Reputation: 4783
I have found some search results about using app.makeSingleInstance
and using CLI arguments, but it seems that the command has been removed.
Is there any other way to send a string to an already started electron app?
Upvotes: 2
Views: 519
Reputation: 4783
Ultimately, the most elegant solution to my particular problem was to add a http api endpoint for the Electron app using koa.
const Koa = require("koa");
const koa = new Koa();
let mainWindow;
function createWindow() {
let startServer = function() {
koa.use(async ctx => {
mainWindow.show();
console.log("text received", ctx.request.query.text);
ctx.body = ctx.request.query.text;
});
koa.listen(3456);
};
}
Now I can easily send texts to Electron from outside the app using the following url:
localhost:3456?text=myText
Upvotes: 1
Reputation: 10209
One strategy is to have your external program write to a file that your electron app knows about.

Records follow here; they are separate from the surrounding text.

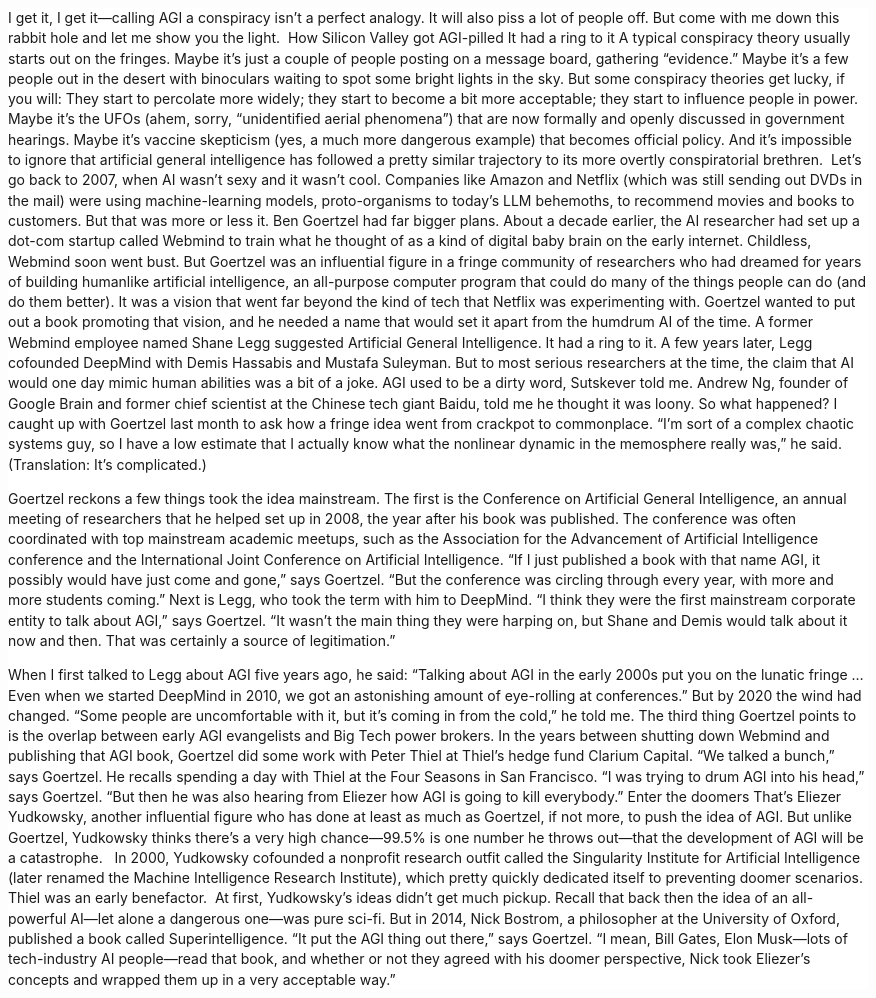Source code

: I get it, I get it—calling AGI a conspiracy isn’t a perfect analogy. It will also piss a lot of people off. But come with me down this rabbit hole and let me show you the light.  How Silicon Valley got AGI-pilled It had a ring to it A typical conspiracy theory usually starts out on the fringes. Maybe it’s just a couple of people posting on a message board, gathering “evidence.” Maybe it’s a few people out in the desert with binoculars waiting to spot some bright lights in the sky. But some conspiracy theories get lucky, if you will: They start to percolate more widely; they start to become a bit more acceptable; they start to influence people in power. Maybe it’s the UFOs (ahem, sorry, “unidentified aerial phenomena”) that are now formally and openly discussed in government hearings. Maybe it’s vaccine skepticism (yes, a much more dangerous example) that becomes official policy. And it’s impossible to ignore that artificial general intelligence has followed a pretty similar trajectory to its more overtly conspiratorial brethren.  Let’s go back to 2007, when AI wasn’t sexy and it wasn’t cool. Companies like Amazon and Netflix (which was still sending out DVDs in the mail) were using machine-learning models, proto-organisms to today’s LLM behemoths, to recommend movies and books to customers. But that was more or less it. Ben Goertzel had far bigger plans. About a decade earlier, the AI researcher had set up a dot-com startup called Webmind to train what he thought of as a kind of digital baby brain on the early internet. Childless, Webmind soon went bust.  But Goertzel was an influential figure in a fringe community of researchers who had dreamed for years of building humanlike artificial intelligence, an all-purpose computer program that could do many of the things people can do (and do them better). It was a vision that went far beyond the kind of tech that Netflix was experimenting with. Goertzel wanted to put out a book promoting that vision, and he needed a name that would set it apart from the humdrum AI of the time. A former Webmind employee named Shane Legg suggested Artificial General Intelligence. It had a ring to it. A few years later, Legg cofounded DeepMind with Demis Hassabis and Mustafa Suleyman. But to most serious researchers at the time, the claim that AI would one day mimic human abilities was a bit of a joke. AGI used to be a dirty word, Sutskever told me. Andrew Ng, founder of Google Brain and former chief scientist at the Chinese tech giant Baidu, told me he thought it was loony. So what happened? I caught up with Goertzel last month to ask how a fringe idea went from crackpot to commonplace. “I’m sort of a complex chaotic systems guy, so I have a low estimate that I actually know what the nonlinear dynamic in the memosphere really was,” he said. (Translation: It’s complicated.)

Goertzel reckons a few things took the idea mainstream. The first is the Conference on Artificial General Intelligence, an annual meeting of researchers that he helped set up in 2008, the year after his book was published. The conference was often coordinated with top mainstream academic meetups, such as the Association for the Advancement of Artificial Intelligence conference and the International Joint Conference on Artificial Intelligence. “If I just published a book with that name AGI, it possibly would have just come and gone,” says Goertzel. “But the conference was circling through every year, with more and more students coming.” Next is Legg, who took the term with him to DeepMind. “I think they were the first mainstream corporate entity to talk about AGI,” says Goertzel. “It wasn’t the main thing they were harping on, but Shane and Demis would talk about it now and then. That was certainly a source of legitimation.”

When I first talked to Legg about AGI five years ago, he said: “Talking about AGI in the early 2000s put you on the lunatic fringe … Even when we started DeepMind in 2010, we got an astonishing amount of eye-rolling at conferences.” But by 2020 the wind had changed. “Some people are uncomfortable with it, but it’s coming in from the cold,” he told me. The third thing Goertzel points to is the overlap between early AGI evangelists and Big Tech power brokers. In the years between shutting down Webmind and publishing that AGI book, Goertzel did some work with Peter Thiel at Thiel’s hedge fund Clarium Capital. “We talked a bunch,” says Goertzel. He recalls spending a day with Thiel at the Four Seasons in San Francisco. “I was trying to drum AGI into his head,” says Goertzel. “But then he was also hearing from Eliezer how AGI is going to kill everybody.”  Enter the doomers That’s Eliezer Yudkowsky, another influential figure who has done at least as much as Goertzel, if not more, to push the idea of AGI. But unlike Goertzel, Yudkowsky thinks there’s a very high chance—99.5% is one number he throws out—that the development of AGI will be a catastrophe.   In 2000, Yudkowsky cofounded a nonprofit research outfit called the Singularity Institute for Artificial Intelligence (later renamed the Machine Intelligence Research Institute), which pretty quickly dedicated itself to preventing doomer scenarios. Thiel was an early benefactor.  At first, Yudkowsky’s ideas didn’t get much pickup. Recall that back then the idea of an all-powerful AI—let alone a dangerous one—was pure sci-fi. But in 2014, Nick Bostrom, a philosopher at the University of Oxford, published a book called Superintelligence. “It put the AGI thing out there,” says Goertzel. “I mean, Bill Gates, Elon Musk—lots of tech-industry AI people—read that book, and whether or not they agreed with his doomer perspective, Nick took Eliezer’s concepts and wrapped them up in a very acceptable way.”
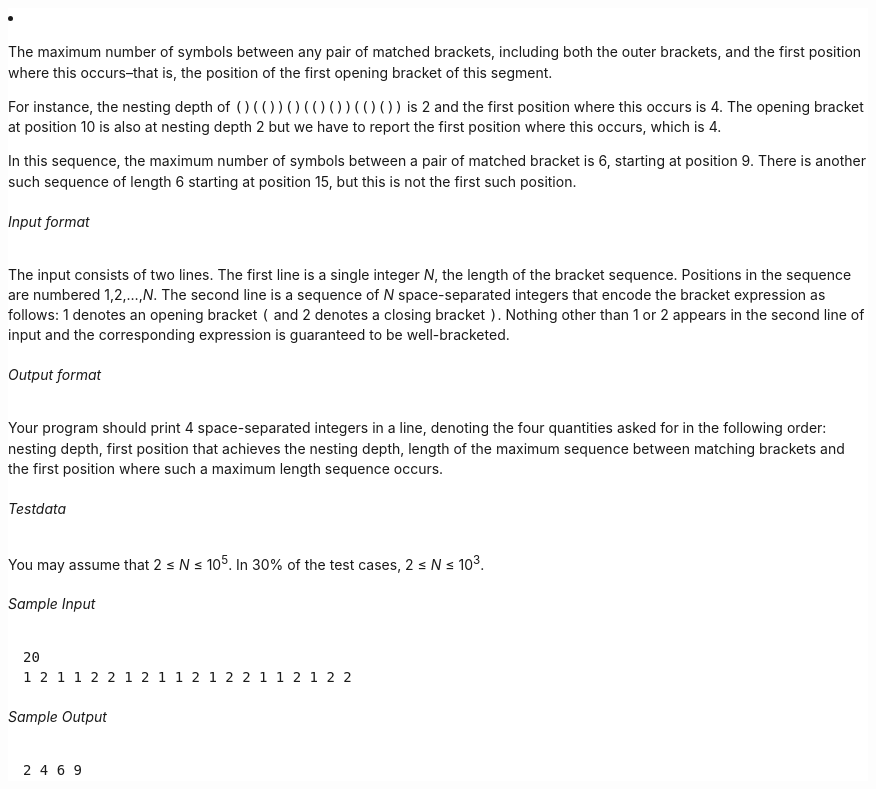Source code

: <li> <p>The maximum number of symbols between any pair of matched
  brackets, including both the outer brackets, and the first
  position where this occurs&ndash;that is, the position of the
  first opening bracket of this segment.<p>

</ul>

<p>For instance, the nesting depth of
<tt>()(())()(()())(()())</tt> is 2 and the first position where
this occurs is 4.  The opening bracket at position 10 is also at
nesting depth 2 but we have to report the first position where
this occurs, which is 4.</p>

<p>In this sequence, the maximum number of symbols between a pair
of matched bracket is 6, starting at position 9.  There is
another such sequence of length 6 starting at position 15, but
this is not the first such position.</p>

<h6>Input format</h6>

<p>The input consists of two lines.  The first line is a single
integer <em>N</em>, the length of the bracket sequence.
Positions in the sequence are numbered 1,2,&hellip;,<em>N</em>.
The second line is a sequence of <em>N</em> space-separated
integers that encode the bracket expression as follows: 1 denotes
an opening bracket <tt>(</tt> and 2 denotes a closing bracket
<tt>)</tt>.  Nothing other than 1 or 2 appears in the second line
of input and the corresponding expression is guaranteed to be
well-bracketed.</p>

<h6>Output format</h6>

<p> Your program should print 4 space-separated integers in a
line, denoting the four quantities asked for in the following
order: nesting depth, first position that achieves the nesting
depth, length of the maximum sequence between matching brackets
and the first position where such a maximum length sequence
occurs.  </p>

<h6>Testdata</h6>

<p>
You may assume that
2&nbsp;&le;&nbsp;<em>N</em>&nbsp;&le;&nbsp;10<sup>5</sup>.  In 30% of
the test cases, 2&nbsp;&le;&nbsp;<em>N</em>&nbsp;&le;&nbsp;10<sup>3</sup>.
</p>

<h6>Sample Input</h6>
<pre style="margin:15px">
20
1 2 1 1 2 2 1 2 1 1 2 1 2 2 1 1 2 1 2 2
</pre>

<h6>Sample Output</h6>
<pre style="margin:15px">
2 4 6 9
</pre>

Then, your electron app can listen for changes to that file and can read it to get the string:
import fs
fs.watch("shared/path.txt", { persistent: false }, (eventType: string, fileName: string) => {
if (eventType === "change") {
const myString: string = fs.readFileSync(fileName, { encoding: "utf8" });
}
});
I used the synchronous readFileSync
for simplicity, but you might want to consider the async version.
Second, you'll need to consider the case where this external app is writing so quickly that maybe the fs.watch
callback is triggered only once for two writes. Could you miss a change?
Otherwise, I don't believe there's an Electron-native way of getting this information from an external app. If you were able to start the external app from your Electron app, then you could just do cp.spawn(...)
and use its stdout
pipe to listen for messages.
If shared memory were a thing in Node, then you could use that, but unfortunately it's not.